If we are given initial conditions, say \(x(0) = 0\) and \(y(0) = 1\text{,}\) then we can determine \(c_1\) and \(c_2\) by solving the linear system of equations

\begin{align*} 3 c_1 + c_2 & = 0\\ c_1 - c_2 & = 1 \end{align*}

to get \(c_1 = 1/4\) and \(c_2 = -3/4\text{.}\) Thus, the solution to our initial value problem is

\begin{align*} x(t) & = \frac{3}{4} e^{2t} - \frac{3}{4} e^{-2t}\\ y(t) & = \frac{1}{4} e^{2t} + \frac{3}{4} e^{-2t}. \end{align*}

If \({\mathbf x}_1(t)\) and \({\mathbf x}_2(t)\) are solutions to the linear system \({\mathbf x}' = A {\mathbf x}\text{,}\) then

\begin{align*} {\mathbf x}_1' & = A {\mathbf x}_1\\ {\mathbf x}_2' & = A {\mathbf x}_2. \end{align*}

Thus, for any two real numbers \(c_1\) and \(c_2\text{,}\)
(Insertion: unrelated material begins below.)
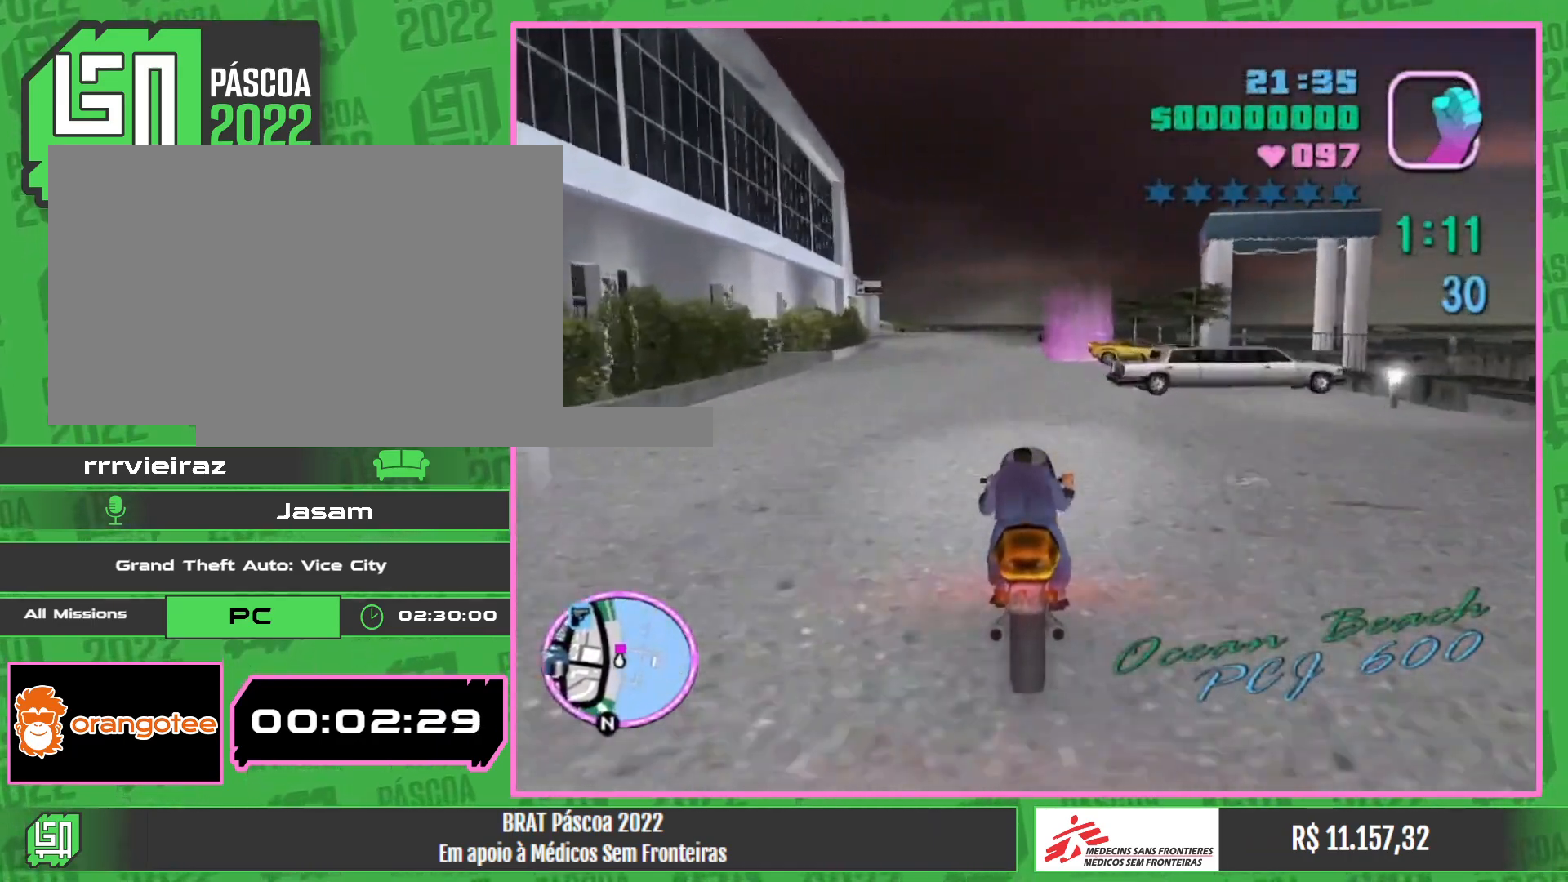
{"keys": [], "mouse": [], "events": [[83, "mouse_right", "up"], [167, "w", "up"]]}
\begin{align*} \frac{d}{dt} (c_1 {\mathbf x}_1(t) + c_2 {\mathbf x}_2(t)) & = \alpha \frac{d}{dt} {\mathbf x}_1(t) + c_2 \frac{d}{dt} {\mathbf x}_2(t)\\ & = c_1 A {\mathbf x}_1(t) + c_2 A {\mathbf x}_2(t)\\ & = A (c_1 {\mathbf x}_1(t) + c_2 {\mathbf x}_2(t) ). \end{align*}

We state this result in the following theorem.

Theorem 3.2.5 Principle of Superposition

If \(A\) is a \(2 \times 2\) matrix, then any linear combination of solutions to the linear system \({\mathbf x}' = A {\mathbf x}\) is also a solution.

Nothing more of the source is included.